Walford est décédé à l’âge de 70 ans des suites d’une sclérose latérale amyotrophique (une maladie neurodégénérative qui entraîne une perte progressive de la motricité) mais aujourd’hui encore les recherches sur l’effet de la restriction calorique se poursuivent  afin de confirmer chez l’homme les effets observés chez les animaux. Malgré tout, même si cette intervention semble efficace, les études sur l’Homme sont rares et elle peut se révéler dangereuse si elle n’est pas encadrée. Il est aussi encore nécessaire de mieux comprendre les mécanismes par lesquels la restriction alimentaire induit ses effets. En effet, pour l’instant les mécanismes par lequel la CR induit ses effets restent méconnus. Toutefois, un acteur clé serait SIRT1, une enzyme qui serait surexprimée lors de baisse énergétique et qui permettrait l’expression d’autres protéines entraînant principalement une réduction de l’inflammation (Canto et al, 2009). SIRT1 pourrait aussi expliquer l’effet bénéfique d’une consommation modérée de vin rouge sur la santé car le vin rouge contient du resvératrol qui active SIRT1 (Hootkooper et al, 2012).

Sources :

Cantó, C., and Auwerx, J. (2009). Caloric restriction, SIRT1 and longevity. Trends in Endocrinology & Metabolism 20, 325–331.

Fontana, L., Meyer, T.E., Klein, S., and Holloszy, J.O. (2004). Long-term calorie restriction is highly effective in reducing the risk for atherosclerosis in humans. Proceedings of the National Academy of Sciences 101, 6659–6663.

Houtkooper, R.H., Pirinen, E., and Auwerx, J. (2012). Sirtuins as regulators of metabolism and healthspan. Nature Reviews Molecular Cell Biology.

Martin, M Bhapkar, A.G. Pittas, C.F. Pieper, S. Krupa Das, D.A. Williamson, T. Scott, L. M. Redman, R. Stein, C.H. Gilhooly, T. Stewart, L. Robinson, RD, S.B. Roberts (2016) Effect of Calorie Restriction on Mood, Quality of Life, Sleep, and Sexual Function in Healthy Nonobese Adults. JAMA Intern Med. 2016 Jun 1; 176(6): 743–752.

Nelson, M., Burgess, T.L., Alling, A., Alvarez-Romo, N., Dempster, W.F., Walford, R.L., and Allen, J.P. (1993). Using a closed ecological system to study Earth’s biosphere: initial results from Biosphere 2. Bioscience 43, 225–236.

Speakman, J.R., and Mitchell, S.E. (2011). Caloric restriction. Molecular Aspects of Medicine 32, 159–221.

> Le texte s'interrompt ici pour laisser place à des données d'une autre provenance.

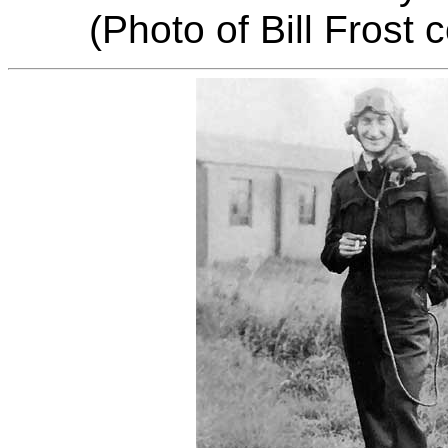
(Photo of Bill Frost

Verdery, R.B., and Walford, R.L. (1998). Changes in Plasma Lipids and Lipoproteins in Humans during a 2-Year Period of Dietary Restriction in Biosphere 2. Archives of Internal Medicine 158, 900.

Walford, R.L., Mock, D., MacCallum, T., and Laseter, J.L. (1999). Physiologic changes in humans subjected to severe, selective calorie restriction for two years in biosphere 2: health, aging, and toxicological perspectives. Toxicol. Sci. 52, 61–65.

Warren, J.R., and Marshall, B. (1983). Unidentified curved bacilli on gastric epithelium in active chronic gastritis. Lancet 1, 1273–1275.

Weindruch, R., and Walford, R.L. (1982). Dietary restriction in mice beginning at 1 year of age: effect on life-span and spontaneous cancer incidence. Science 215, 1415–1418.